Identity Theft at Birth: 752,000 Applications for Copies of Birth Certificates Were Exposed Online
Whether we like it or not, online companies of all shapes and sizes handle enormous amounts of personal data. Somewhat predictably, they don't always do it very well. Earlier this month, for example, penetration testing specialists from Fidus Information Security discovered an Amazon Web Services (AWS) storage bucket containing a stash of documents that weren't supposed to be public. The bucket in question was accessible from anywhere in the world and was not protected by a password. The experts shared their findings with TechCrunch's Zack Whittaker, who confirmed the validity of the information and discovered that some of the documents dated back to 2017. More worryingly, he found out that someone was putting new data in the bucket on a daily basis. Here's what they were exposing exactly.
Applications for copies of birth and death certificates were left in an unsecured AWS bucket
US citizens who need a copy of their birth certificates can request them in person at a government institution in their state, or they can use the services of an online company that processes people's applications and acts as an intermediary. One such company was tasked with handling at least 752 thousand applications. It put them all in the aforementioned unsecured AWS bucket. The bucket also held a little over 90 thousand applications for death certificates, though downloading those was impossible, according to Whittaker's report.
Although the actual birth certificates weren't exposed, the applications for them were still full of personal information. The details varied from state to state, but as you'd expect, the exposure was not insignificant. Some of the data Whittaker reviewed included:
- Dates of birth
- Physical addresses
- Email addresses
- Names of family members
- Past home addresses
In a word, the bucket is an identity thief's dream. Believe it or not, however, this is not the biggest problem.

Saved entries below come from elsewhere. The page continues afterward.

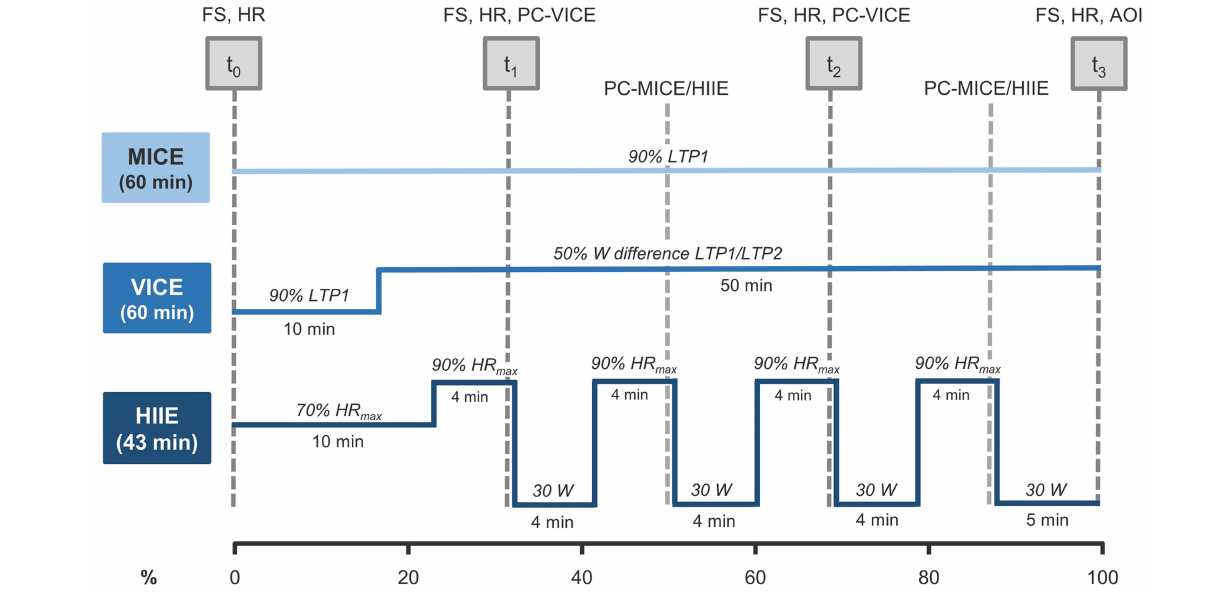
FIGURE 2 | Overview of exercise modalities and measures. Data was collected at 4 points in time: pre-exercise (t 0 ), in-task (t 1 , t 2 ), and post-exercise (t 3 ). The x-axis describes the percentage of exercise completed (0–100%). FS, Feeling Scale; HR, heart rate; PC-VICE, perceived competence assessed in VICE; PC-MICE/HIIE, perceived competence assessed in MICE/HIIE; AOI, awareness of interoceptive cues; MICE, moderate-intensity continuous exercise; VICE, vigorous-intensity continuous exercise; HIIE, high-intensity interval exercise; LTP1, first lactate turning point; LTP2, second lactate turning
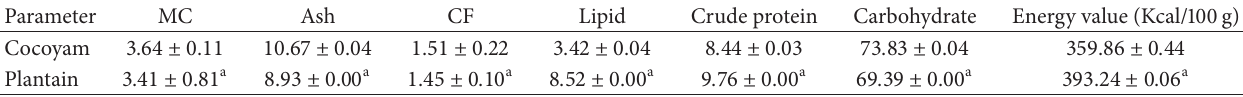
a 𝑃 < 0.05 versus cocoyam feed; MC: moisture content; CF: crude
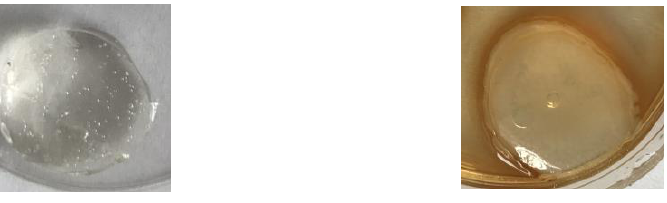
Figure 1. The shape of samples used for mechanical testing without immersion in TA ( left ) and after immersion in 20% TA solution ( right ).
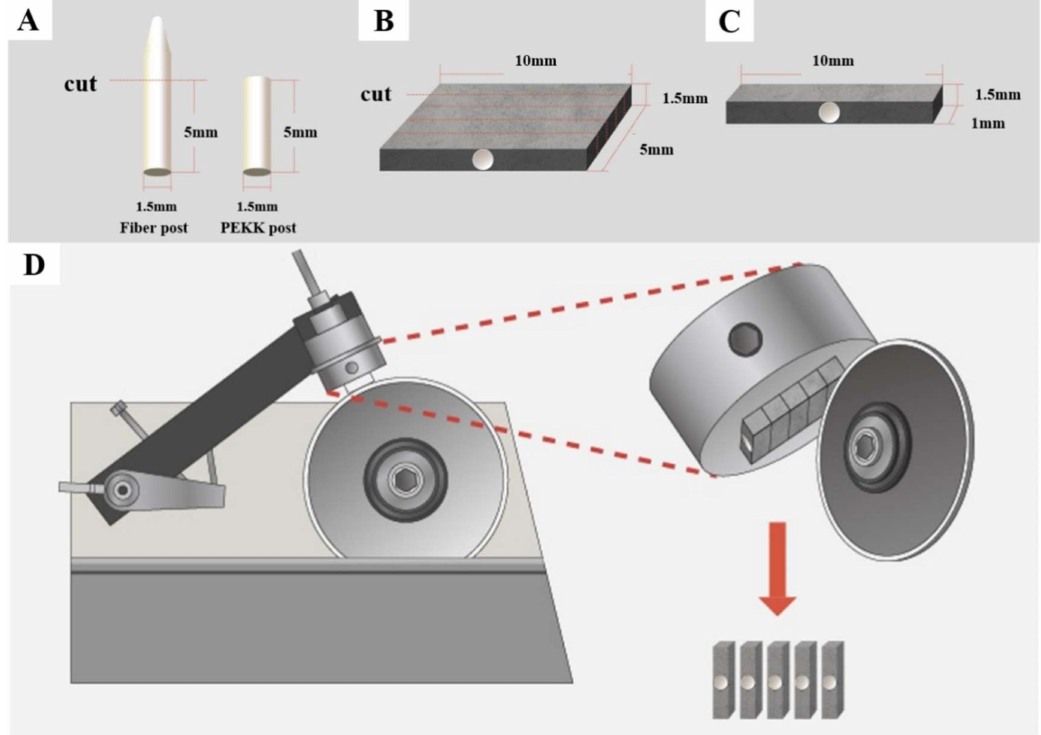
Figure 1. Creating bar type specimens for microtensile bond strength (MTBS) testing; ( A ) the fiberglass and PolyEtherKetoneKetones (PEKK) posts, 1.5 mm in diameter and 5 mm in length, were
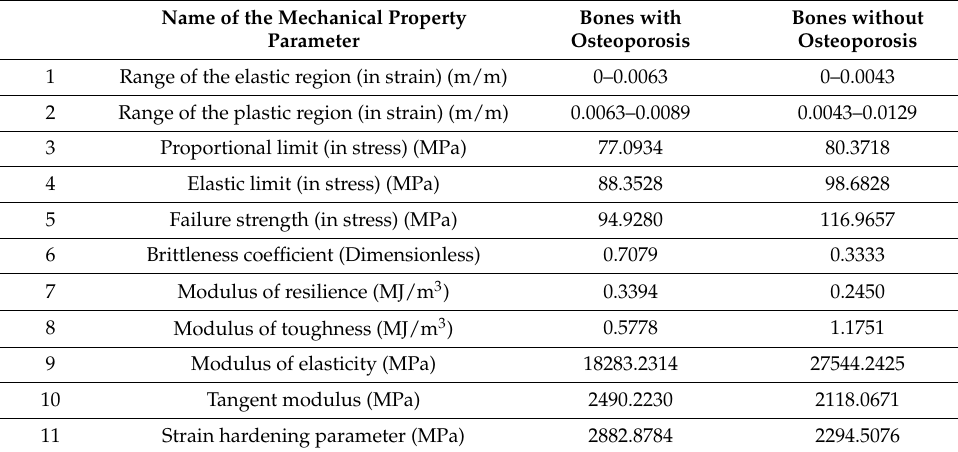
Table 2. Mechanical properties of bones with and without osteoporosis.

Amazon refuses to take the bucket down, and the owner remains unresponsive
We can talk at some considerable length about how this is the next in a very long line of misconfigured AWS buckets that leak personal details of thousands of unsuspecting individuals, but those of you who have been following the news know all about the problem. In this particular case, the biggest issue lies with the reaction of the people responsible for securing the data. More precisely, the issue lies with the lack of such a reaction.
Whittaker and Fidus' researchers had no problems figuring out who was responsible for the leak. When they tried to contact the offending company, however, all they got was a collection of automated emails. They then got in touch with Amazon, but instead of acting quickly to stop the leak, one of the world's biggest cloud storage providers simply said that it too will inform the owner of the bucket. As a result, the data remained accessible to anyone who can get to the web address, which, according to Whittaker, isn't very difficult to guess.
Because the bucket remained open, Whittaker decided to protect the hundreds of thousands of people who were affected by the leak, and he didn't name the owner in his report. Although the offender remains unknown to the public, however, the entire story should be a lesson for everyone. It should be a lesson not only on how important the security of AWS storage buckets is but also on how not to react to reports of a significant data leak.